First Black and first female Richland County coroner-elect says voters are ready for a change

First Black and first female Richland County Coroner Elect says voters are ready for a change

COLUMBIA, S.C. (WIS) - This week’s race for Richland County Coroner had several historic outcomes.

Voters chose the county’s first African American and first woman coroner, Naida Rutherford, who defeated longtime coroner Gary Watts. It’s a shakeup this coroner’s office has never seen before.

The incumbent has held the position for the last 20 years and has been serving the county for a total of nearly 40 years.

As coroner-elect, Rutherford told WIS she believes, “that in the wake of the social unrest that we are experiencing in our country, that people are looking for change.”

Rutherford is originally from Bartow, a small town in central Florida, but she moved to the Midlands as teenager and has called Columbia home ever since.

She graduated from Benedict College as an athlete with honors in biology, then went into nursing and obtained three more degrees, eventually becoming a nurse practitioner.

“I’ve worked in ER, hospice, end of life care. I’ve worked as a legal nurse expert in medical legal death investigations. I’ve helped collect forensic evidence for sexual assault victims. I’ve done wound care, ostomy care – just a number of things across the life spectrum from birth to death and I have a passion for advocating for people who often don’t understand the system,” Rutherford said.

She says it’s thanks to grassroots and community efforts that she became determined to run for coroner, ultimately winning the seat this week.

“Obviously, it’s not the way I wanted things to end Tuesday night,” Watts told WIS. “I would have loved to have served four more years, but obviously that’s not what God has planned for me and I’m really A-okay with that.”

His background is in law enforcement like many other coroners before him.

Rutherford’s medical background will be another first for the Richland County Coroner’s Office.

Watts says he thinks people can be confused as to what coroners do.

“This is an investigative office,” he explained. “We don’t determine the medical cause. We determine the manner of death. The real work here is investigative. It’s not medical.”

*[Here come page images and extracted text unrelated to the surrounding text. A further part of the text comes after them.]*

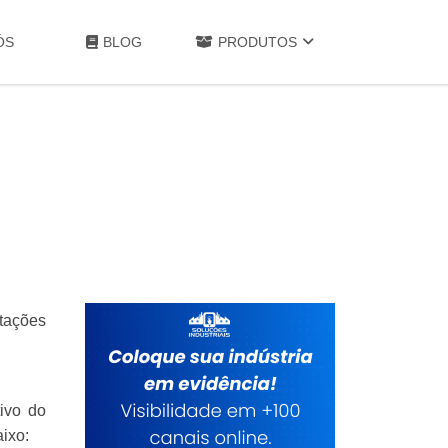
ÓS
BLOG
PRODUTOS
otações
ivo do
ixo: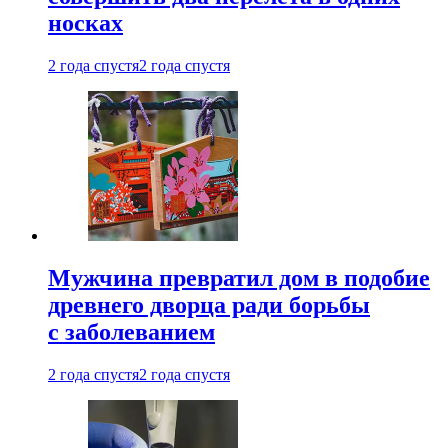
носках
2 года спустя
2 года спустя
Мужчина превратил дом в подобие
древнего дворца ради борьбы
с заболеванием
2 года спустя
2 года спустя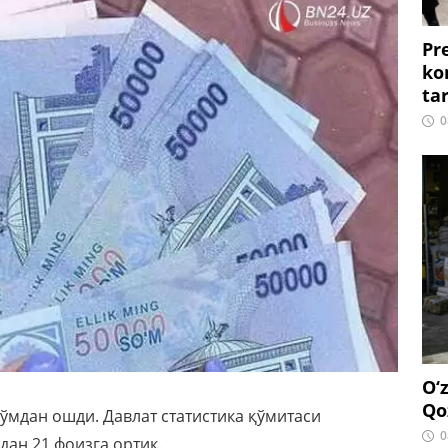
Pr
ko
ta
0
O‘
Qo
сўмдан ошди. Давлат статистика қўмитаси
0
дан 21 фоизга ортиқ.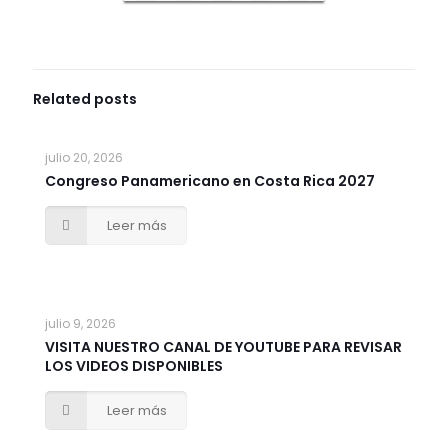
Related posts
julio 20, 2026
Congreso Panamericano en Costa Rica 2027
Leer más
julio 9, 2026
VISITA NUESTRO CANAL DE YOUTUBE PARA REVISAR
LOS VIDEOS DISPONIBLES
Leer más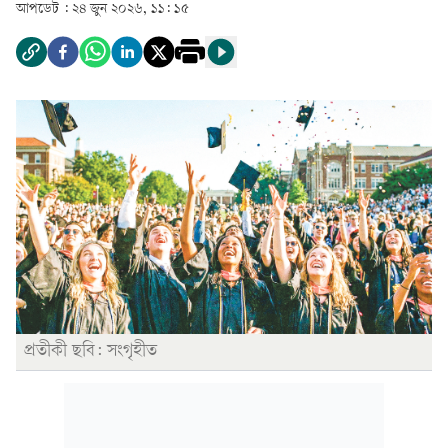
আপডেট :
২৪ জুন ২০২৬, ১১: ১৫
প্রতীকী ছবি: সংগৃহীত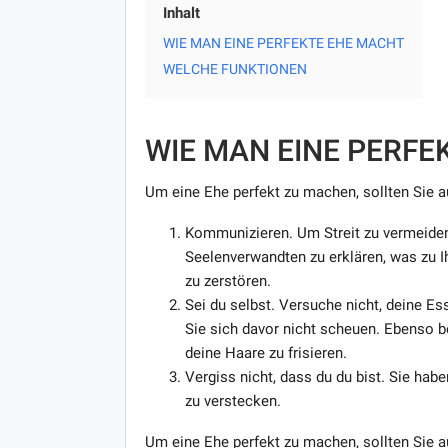
Inhalt
WIE MAN EINE PERFEKTE EHE MACHT
WELCHE FUNKTIONEN
WIE MAN EINE PERFE
Um eine Ehe perfekt zu machen, sollten Sie a
Kommunizieren. Um Streit zu vermeide
Seelenverwandten zu erklären, was zu Ih
zu zerstören.
Sei du selbst. Versuche nicht, deine Es
Sie sich davor nicht scheuen. Ebenso b
deine Haare zu frisieren.
Vergiss nicht, dass du du bist. Sie hab
zu verstecken.
Um eine Ehe perfekt zu machen, sollten Sie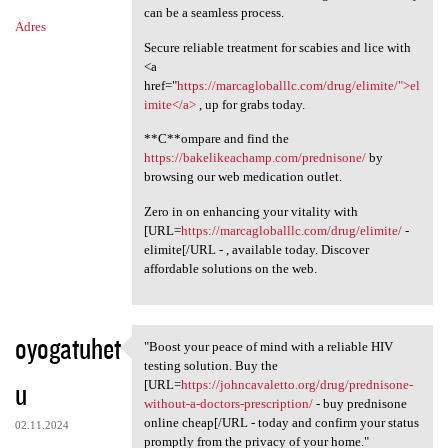
can be a seamless process.
Adres
Secure reliable treatment for scabies and lice with
<a
href="
https://marcagloballlc.com/drug/elimite/">el
imite</a>
, up for grabs today.
**C**ompare and find the
https://bakelikeachamp.com/prednisone/
by
browsing our web medication outlet.
Zero in on enhancing your vitality with
[URL=
https://marcagloballlc.com/drug/elimite/
-
elimite[/URL - , available today. Discover
affordable solutions on the web.
oyogatuhet
"Boost your peace of mind with a reliable HIV
"Boost your peace of mind
testing solution. Buy the
u
[URL=
https://johncavaletto.org/drug/prednisone-
without-a-doctors-prescription/
- buy prednisone
online cheap[/URL - today and confirm your status
02.11.2024
promptly from the privacy of your home."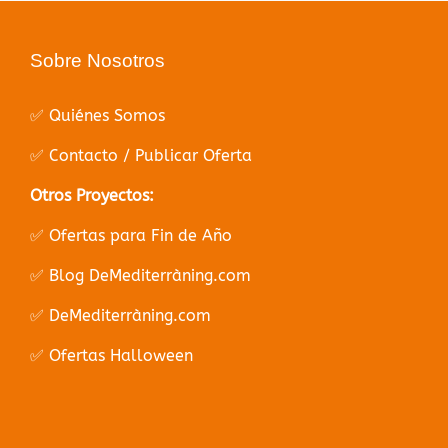
Sobre Nosotros
✅ Quiénes Somos
✅ Contacto / Publicar Oferta
Otros Proyectos:
✅ Ofertas para Fin de Año
✅ Blog DeMediterràning.com
✅ DeMediterràning.com
✅ Ofertas Halloween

When asked what she intends to do differently as coroner, Rutherford stressed the importance of the agency working independently and she criticized Watts for campaigning alongside the Richland County sheriff.

“When you have a coroner who is running a dual campaign with the sheriff and he’s supposed to be independent of that department, I think that right there in itself is a time for change,” Rutherford said.

Watts disagreed.

“Because I think that, obviously, to understand what we do here, we have to have working relationships with law enforcement agencies,” he said. “A good working relationship in this office with other law enforcement agencies just ensures the citizens of this county, they’re getting the best that they can get.”

Watt also addressed complaints that he gave out campaign fliers misrepresenting several endorsements.

“I’ve spoken to those people, majority of those people that said they didn’t endorse me and a lot of them said that they changed their mind once Naida got into the race,” he said. “I certainly don’t have any problem with someone changing their mind about who they’re going to support or who they’re going to endorse. However, I did feel like once they told me they were supporting me, if that changed, it was up to them to call me and tell me they had changed their mind.”

Rutherford says she’s thankful to the voters who stood in long lines and chose to put their faith in her.

“Thirty-thousand people thought I was qualified and I’m going to rally to get the other 20,000 that maybe had their doubts so that we can all be on the same page because we’re all in this county together,” she said.

As for her plans as coroner, Rutherford says she wants to modernize the coroner’s office, and incorporate more social media and more community involvement to offer more transparency as to what actually goes on inside the coroner’s office.

Watts still has six more months as coroner and says he still intends to do his job to the best of his ability. He said that it’s truly been an honor to serve the people of Richland County and he intends to continue doing that, though it’s not clear in what capacity.